Several high-resource Text to Speech (TTS) systems currently produce natural, well-established human-like speech. In contrast, low-resource languages, including Arabic, have very limited TTS systems due to the lack of resources. We propose a fully unsupervised method for building TTS, including automatic data selection and pre-training/fine-tuning strategies for TTS training, using broadcast news as a case study. We show how careful selection of data, yet smaller amounts, can improve the efficiency of TTS system in generating more natural speech than a system trained on a bigger dataset. We adopt to propose different approaches for the: 1) data: we applied automatic annotations using DNSMOS, automatic vowelization, and automatic speech recognition (ASR) for fixing transcriptions’ errors; 2) model: we used transfer learning from high-resource language in TTS model and fine-tuned it with one hour broadcast recording then we used this model to guide a FastSpeech2-based Conformer model for duration. Our objective evaluation shows 3.9% character error rate (CER), while the groundtruth has 1.3% CER. As for the subjective evaluation, where 1 is bad and 5 is excellent, our FastSpeech2-based Conformer model achieved a mean opinion score (MOS) of 4.4 for intelligibility and 4.2 for naturalness, where many annotators recognized the voice of the broadcaster, which proves the effectiveness of our proposed unsupervised method.



Model Overview: 



The overview of our model. Our input is the Arabic text that we feed to the Transformer to produce mel-spectrogram. Then we train FastSpeech2 from scratch on 1 hour of data guided by the teacher model. In the end, we trained a parallel wave gan to generate speech from the predicted mel-spectrogram.






Fig 1. TTS Pipeline

Data Selection:



Building a corpus is a very challenging task not to mention that it's not only about building the corpus it's also about having models that perform well on these corporas. In order to classify the good recordings in the MGB2 dataset that we held our experiments on we hired a professional linguist to listen to all segments from the selected best two anchor speakers and classify them into six classes. As we can see in figure 2. 
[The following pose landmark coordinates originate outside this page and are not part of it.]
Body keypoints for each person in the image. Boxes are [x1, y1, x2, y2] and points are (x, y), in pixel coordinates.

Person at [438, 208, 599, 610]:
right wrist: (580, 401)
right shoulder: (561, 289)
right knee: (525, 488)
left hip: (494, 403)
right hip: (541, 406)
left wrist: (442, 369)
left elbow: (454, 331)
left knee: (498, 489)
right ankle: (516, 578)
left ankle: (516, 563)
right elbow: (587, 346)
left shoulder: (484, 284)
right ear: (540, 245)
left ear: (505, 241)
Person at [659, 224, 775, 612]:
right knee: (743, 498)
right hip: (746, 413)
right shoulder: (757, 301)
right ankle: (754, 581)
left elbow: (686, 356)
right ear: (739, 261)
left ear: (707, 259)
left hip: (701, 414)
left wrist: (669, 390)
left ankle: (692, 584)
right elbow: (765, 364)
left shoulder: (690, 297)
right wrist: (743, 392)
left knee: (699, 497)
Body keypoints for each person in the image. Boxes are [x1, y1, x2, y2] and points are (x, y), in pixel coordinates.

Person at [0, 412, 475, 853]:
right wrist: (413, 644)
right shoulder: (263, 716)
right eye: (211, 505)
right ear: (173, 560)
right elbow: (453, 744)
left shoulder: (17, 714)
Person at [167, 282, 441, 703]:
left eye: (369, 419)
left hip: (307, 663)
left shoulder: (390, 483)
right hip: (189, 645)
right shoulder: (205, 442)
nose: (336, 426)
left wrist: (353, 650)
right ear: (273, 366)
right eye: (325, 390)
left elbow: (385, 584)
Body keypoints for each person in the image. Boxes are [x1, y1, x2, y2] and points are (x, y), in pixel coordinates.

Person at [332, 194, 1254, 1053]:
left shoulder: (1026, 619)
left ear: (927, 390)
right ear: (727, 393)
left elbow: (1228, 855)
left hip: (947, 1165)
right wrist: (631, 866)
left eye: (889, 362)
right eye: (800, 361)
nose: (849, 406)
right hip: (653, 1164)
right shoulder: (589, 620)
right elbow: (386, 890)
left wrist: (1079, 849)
This process is very demanding and it takes time. For that we explored the MOSNet, a deep learning-based assessment model to predict human ratings of converted speech. Then we explored other automatic method like wvMOS and DNSMOS to select better speech samples. 
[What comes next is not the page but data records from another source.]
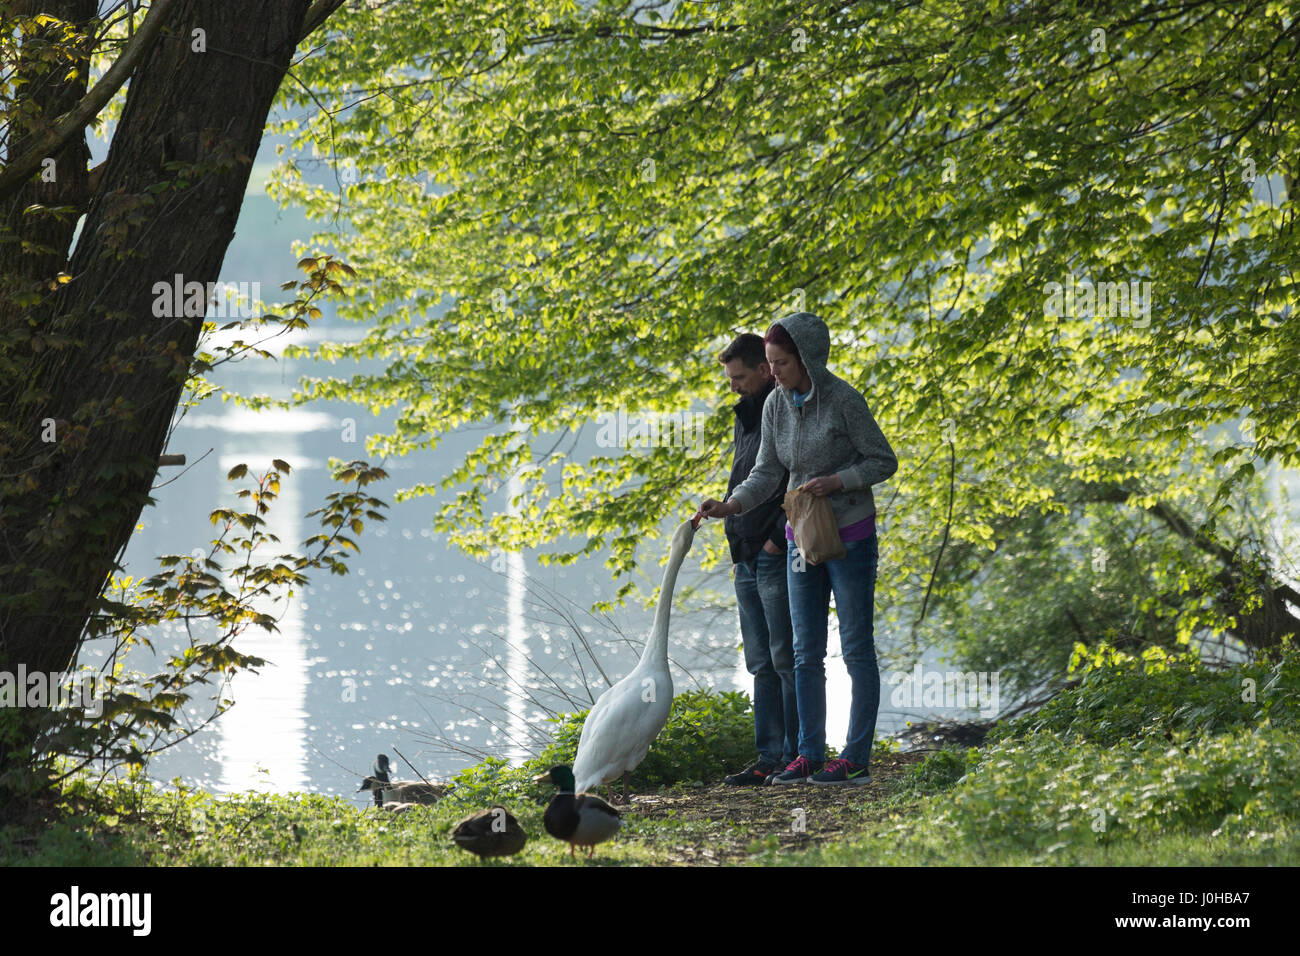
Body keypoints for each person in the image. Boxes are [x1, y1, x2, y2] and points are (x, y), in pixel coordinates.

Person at [698, 312, 897, 785]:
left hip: (850, 536)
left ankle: (855, 759)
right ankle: (807, 754)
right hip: (799, 539)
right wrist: (731, 506)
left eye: (782, 363)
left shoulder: (845, 401)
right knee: (805, 652)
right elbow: (767, 472)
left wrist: (839, 480)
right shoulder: (775, 406)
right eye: (770, 363)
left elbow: (882, 460)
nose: (776, 373)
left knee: (855, 647)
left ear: (808, 358)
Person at [711, 334, 798, 785]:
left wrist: (775, 542)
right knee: (759, 662)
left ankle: (798, 755)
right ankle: (768, 757)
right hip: (744, 555)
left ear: (765, 370)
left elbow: (791, 477)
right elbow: (745, 478)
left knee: (786, 657)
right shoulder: (746, 415)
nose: (733, 386)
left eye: (739, 377)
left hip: (772, 552)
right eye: (730, 378)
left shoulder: (784, 410)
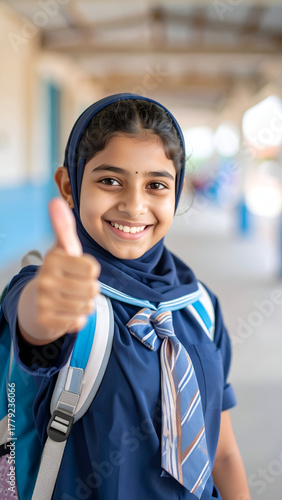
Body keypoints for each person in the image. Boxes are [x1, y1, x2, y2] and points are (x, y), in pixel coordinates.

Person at [2, 93, 251, 500]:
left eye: (156, 185)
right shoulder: (51, 290)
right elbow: (34, 321)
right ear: (69, 185)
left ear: (176, 192)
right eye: (109, 180)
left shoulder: (198, 305)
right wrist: (46, 308)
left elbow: (221, 452)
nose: (134, 205)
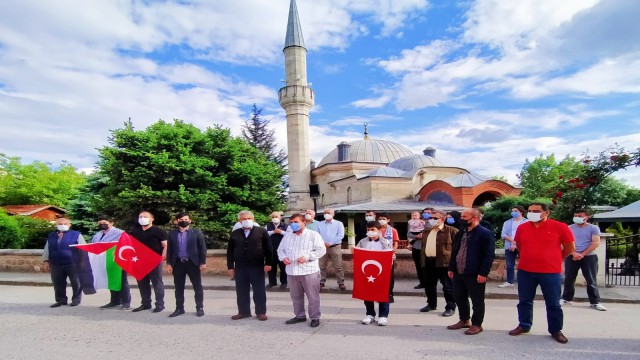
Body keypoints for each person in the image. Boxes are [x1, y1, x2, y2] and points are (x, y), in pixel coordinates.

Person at [509, 203, 575, 344]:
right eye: (530, 211)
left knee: (553, 303)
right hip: (526, 270)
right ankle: (524, 325)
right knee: (525, 301)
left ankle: (556, 330)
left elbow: (570, 247)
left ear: (546, 213)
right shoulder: (523, 227)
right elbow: (519, 245)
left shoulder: (560, 226)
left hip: (550, 272)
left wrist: (557, 258)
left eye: (536, 211)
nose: (532, 213)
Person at [447, 209, 495, 335]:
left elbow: (489, 255)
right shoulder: (461, 232)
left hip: (475, 272)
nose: (461, 219)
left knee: (477, 300)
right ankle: (464, 320)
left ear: (474, 218)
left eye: (464, 217)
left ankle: (477, 324)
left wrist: (483, 273)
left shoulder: (484, 233)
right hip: (459, 271)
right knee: (459, 297)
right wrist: (451, 268)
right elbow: (455, 251)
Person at [277, 213, 326, 328]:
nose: (293, 224)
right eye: (292, 222)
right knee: (296, 296)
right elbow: (280, 250)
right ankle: (299, 316)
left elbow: (321, 250)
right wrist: (283, 258)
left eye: (296, 222)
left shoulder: (313, 235)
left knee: (312, 296)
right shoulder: (288, 236)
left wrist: (308, 257)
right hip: (292, 271)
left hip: (309, 271)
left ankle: (314, 317)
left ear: (304, 222)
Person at [227, 210, 272, 321]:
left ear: (253, 219)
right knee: (241, 290)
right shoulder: (235, 233)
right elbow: (230, 251)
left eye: (249, 218)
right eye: (244, 219)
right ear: (239, 221)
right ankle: (243, 311)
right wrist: (230, 266)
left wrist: (268, 263)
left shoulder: (261, 231)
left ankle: (261, 312)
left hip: (256, 266)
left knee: (259, 290)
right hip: (240, 267)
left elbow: (269, 248)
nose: (246, 221)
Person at [561, 209, 606, 311]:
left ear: (587, 217)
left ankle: (595, 302)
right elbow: (565, 242)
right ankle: (566, 298)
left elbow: (596, 243)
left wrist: (582, 254)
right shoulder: (570, 228)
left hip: (589, 256)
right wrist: (573, 253)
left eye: (580, 216)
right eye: (576, 215)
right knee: (569, 278)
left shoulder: (593, 228)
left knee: (591, 280)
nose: (577, 217)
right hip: (572, 255)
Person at [166, 212, 207, 318]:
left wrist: (203, 262)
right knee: (178, 287)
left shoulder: (196, 232)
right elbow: (169, 250)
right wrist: (169, 263)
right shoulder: (172, 234)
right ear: (177, 221)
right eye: (181, 219)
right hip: (178, 263)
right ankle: (179, 308)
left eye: (185, 219)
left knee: (197, 286)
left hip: (192, 263)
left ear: (189, 220)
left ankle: (199, 308)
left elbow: (202, 248)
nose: (183, 221)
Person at [418, 210, 458, 317]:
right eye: (430, 218)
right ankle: (431, 304)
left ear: (443, 219)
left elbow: (458, 248)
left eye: (435, 218)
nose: (432, 220)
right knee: (429, 285)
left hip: (444, 263)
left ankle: (450, 307)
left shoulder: (452, 231)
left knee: (447, 286)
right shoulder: (426, 231)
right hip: (428, 261)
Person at [42, 216, 86, 307]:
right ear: (56, 225)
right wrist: (46, 261)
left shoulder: (76, 234)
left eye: (65, 224)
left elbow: (83, 248)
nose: (62, 225)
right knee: (58, 283)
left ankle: (76, 300)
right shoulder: (51, 235)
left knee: (76, 282)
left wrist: (83, 261)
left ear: (69, 225)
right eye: (60, 224)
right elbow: (47, 248)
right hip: (56, 263)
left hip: (73, 262)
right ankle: (61, 300)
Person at [356, 221, 394, 326]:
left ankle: (383, 315)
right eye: (368, 230)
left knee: (383, 293)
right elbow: (357, 254)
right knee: (367, 293)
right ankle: (370, 314)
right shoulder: (362, 242)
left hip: (382, 272)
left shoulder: (385, 242)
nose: (370, 232)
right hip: (367, 272)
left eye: (373, 230)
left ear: (379, 230)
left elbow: (391, 255)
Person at [130, 211, 168, 313]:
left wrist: (164, 254)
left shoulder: (158, 231)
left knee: (157, 282)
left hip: (154, 260)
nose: (142, 218)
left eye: (145, 217)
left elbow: (165, 245)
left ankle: (160, 305)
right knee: (142, 283)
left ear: (152, 219)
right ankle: (146, 304)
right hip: (139, 261)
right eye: (140, 217)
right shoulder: (136, 231)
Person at [91, 215, 131, 310]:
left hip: (118, 260)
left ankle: (126, 302)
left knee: (122, 281)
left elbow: (126, 245)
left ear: (111, 223)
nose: (102, 225)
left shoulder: (120, 233)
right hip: (105, 261)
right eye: (100, 223)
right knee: (111, 280)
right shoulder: (97, 235)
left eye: (105, 223)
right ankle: (115, 301)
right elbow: (93, 246)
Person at [317, 208, 346, 290]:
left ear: (333, 214)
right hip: (322, 247)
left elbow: (340, 235)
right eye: (325, 213)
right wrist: (323, 243)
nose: (326, 214)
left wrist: (330, 243)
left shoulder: (338, 223)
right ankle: (321, 282)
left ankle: (341, 282)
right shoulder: (320, 224)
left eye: (328, 212)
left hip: (335, 247)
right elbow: (317, 235)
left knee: (338, 266)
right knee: (321, 265)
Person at [499, 206, 528, 288]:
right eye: (512, 211)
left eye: (515, 211)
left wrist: (516, 243)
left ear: (521, 212)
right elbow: (503, 234)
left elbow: (527, 235)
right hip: (509, 246)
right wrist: (513, 242)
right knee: (509, 264)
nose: (513, 212)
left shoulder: (527, 222)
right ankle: (509, 281)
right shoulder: (507, 222)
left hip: (523, 246)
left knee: (524, 264)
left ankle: (524, 280)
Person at [377, 213, 399, 303]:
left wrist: (393, 250)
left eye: (383, 218)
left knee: (390, 276)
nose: (381, 220)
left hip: (388, 255)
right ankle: (380, 294)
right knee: (379, 275)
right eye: (380, 218)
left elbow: (396, 242)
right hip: (378, 255)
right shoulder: (376, 230)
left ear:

Fig 2. Manual Classification for speech segments



Our text was without vowelization (aka diacritization) which makes the problem very challenging. However, there are some differences between diacritizing a transcribed speech and a normal written text such as correction, hesitation, and repetition which needs more attention from the current text diacritizers. Additionally, the diacritized text should match the speakers' actual pronunciation of words even if they are not grammatically correct. We ran experiments with vowelization and we saw that it had a significant improvement on the performance of the model. 



Fig 3. Applying vowelization


Measuring TTS quality:


The quality of the text to speech system is usually measured by the Mean Opinion Score (MOS) which is a scoring technique for speech quality evaluation.  We used 100 sentences of evaluation data for the subjective evaluation. Each subject evaluated 100 samples of each model (in total 400 samples) and rated the intelligibility and naturalness of each sample on a 5-point scale: 5 for excellent, 4 for good, 3 for fair, 2 for poor, and 1 for bad. The number of subjects was ten. Our FastSpeech2-based Conformer model by using the fine-tuned Arabic Transformer TTS model as a teacher model achieved a mean opinion score (MOS) of 4.4 for intelligibility and 4.2 for naturalness.


Model list:

  1. Groundtruth: Natural speech
  2. FastSpeech2 with finetuned Transformer as the teacher model with vowelization and reduction factor = 1
  3. FastSpeech2 with finetuned Transformer as the teacher model without vowelization and reduction factor = 1
  4. FastSpeech2 with finetuned Transformer as the teacher model with vowelization, with PWG and reduction factor = 1 



This video shows the speech generated by our model followed by the real speech. 


Ethics Statement



Since our models could synthesize speech that maintains speaker identity, it may carry potential risks in misuse of the model, such as spoofing voice identification or impersonating a specific speaker. We conducted the experiments under the assumption that the user agree to be the target speaker in speech synthesis. If the model is generalized to unseen speakers in the real world, it should include a protocol to ensure that the speaker approves the use of their voice and a synthesized speech detection model.